The “Smart Communities, Smart Responders (SCSR) AI for IoT Prize Competition” asks participants to deliver an AI system to help first responders leverage the data coming from IoT devices, smart buildings, and other public data streams. The Texas A&M University (TAMU) and US Ignite will run this new program with $1.2 million in funding provided by NIST’s Public Safety Innovation Accelerator Program – Artificial Intelligence for IoT Information (PSAIP – AI3) cooperative agreement.
Like NIST’s CHARIoT Challenge, also led by US Ignite, the AI for IoT Prize Competition aims to use AI to aggregate and present environmental data in real-time in ways that make the information more useful and actionable for first responders. The CHARIoT Challenge offered teams more than $1M in prizes to develop cutting-edge AR and IoT data tools. Now, the AI for IoT Prize Competition seeks to spark innovative development of real-time data visualizations to help first responders solve complex challenges quickly in the field.
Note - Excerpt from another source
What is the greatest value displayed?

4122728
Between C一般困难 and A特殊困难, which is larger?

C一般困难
Real-Time Sensors @ Disaster City
A functional AI learning system requires a lot of IoT data. TAMU and US Ignite plan to place real-time sensors in key locations in Disaster City to collect real-world data. Disaster City is a world-renowned urban search and rescue training campus in Texas. It hosts more than 20,000 first responders annually.
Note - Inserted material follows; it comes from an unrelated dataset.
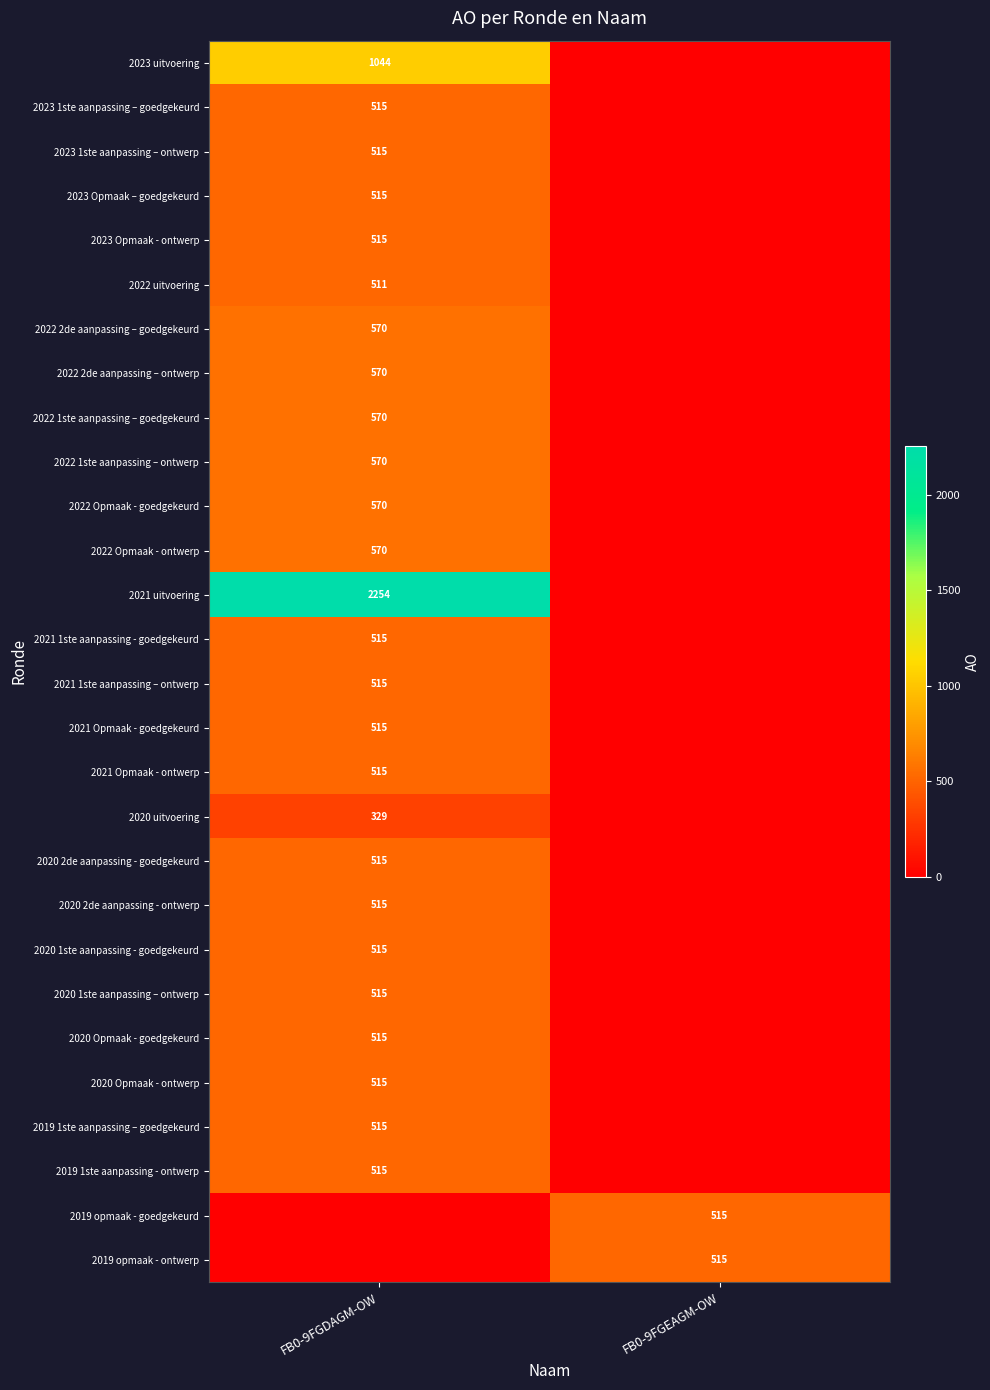

Is it true that 2020 uitvoering equals 528 at FB0-9FGDAGM-OW?

False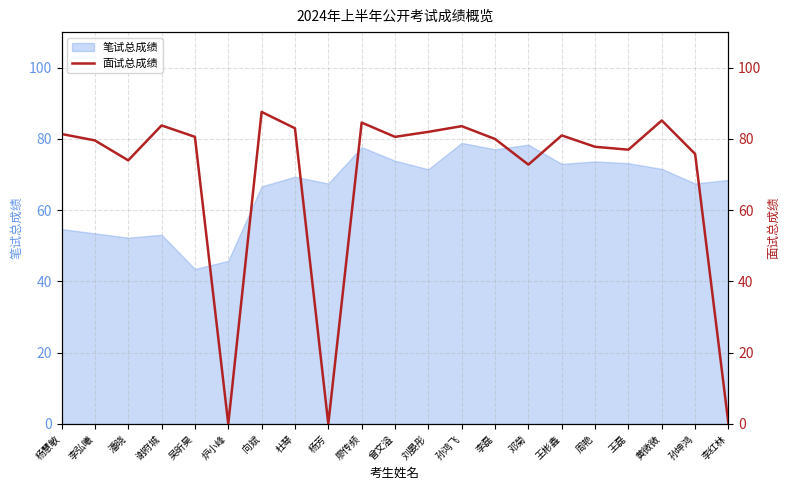

Where does the data first go above 80?

杨慧敏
Developers and innovators participating in the AI for IoT Prize Competition will need to demonstrate the accuracy and scalability of an AI system. To advance in the competition (and subsequently win) the participant teams need to deliver a working system with end-to-end functionality and integrated operations to be useful to public safety professionals. Solutions will be put to the test in a live exercise.
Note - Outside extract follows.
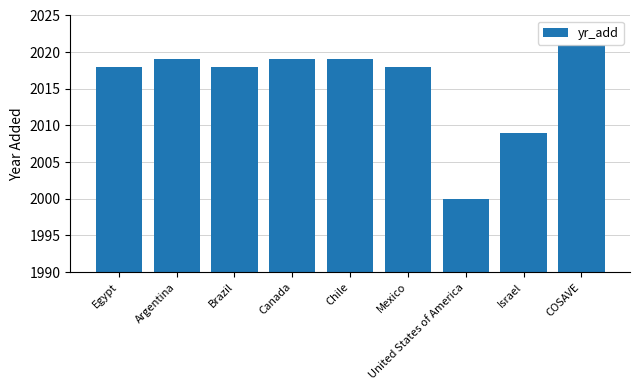

Read the value at Canada.

2019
While AI and IoT data collection are cool all on their own, the AI for IoT Prize Competition will have an even broader impact. Via this competition, TAMU and US Ignite envision establishing:
- Technical standards and best practices of real‐time data integration and visualization,
- Optimal AI/ML models to predict first responder actions across a wide range of scenarios, and
- User experience scenarios that enable first responders to act on simulation models, sensors, and mission‐driven predictions.
Successful attainment of these outcomes can revolutionize the way that first responders communicate and perform. Increased network connectivity makes the development of AI and ML technologies viable, and these technologies have the potential to radically improve threat response and ultimately save lives.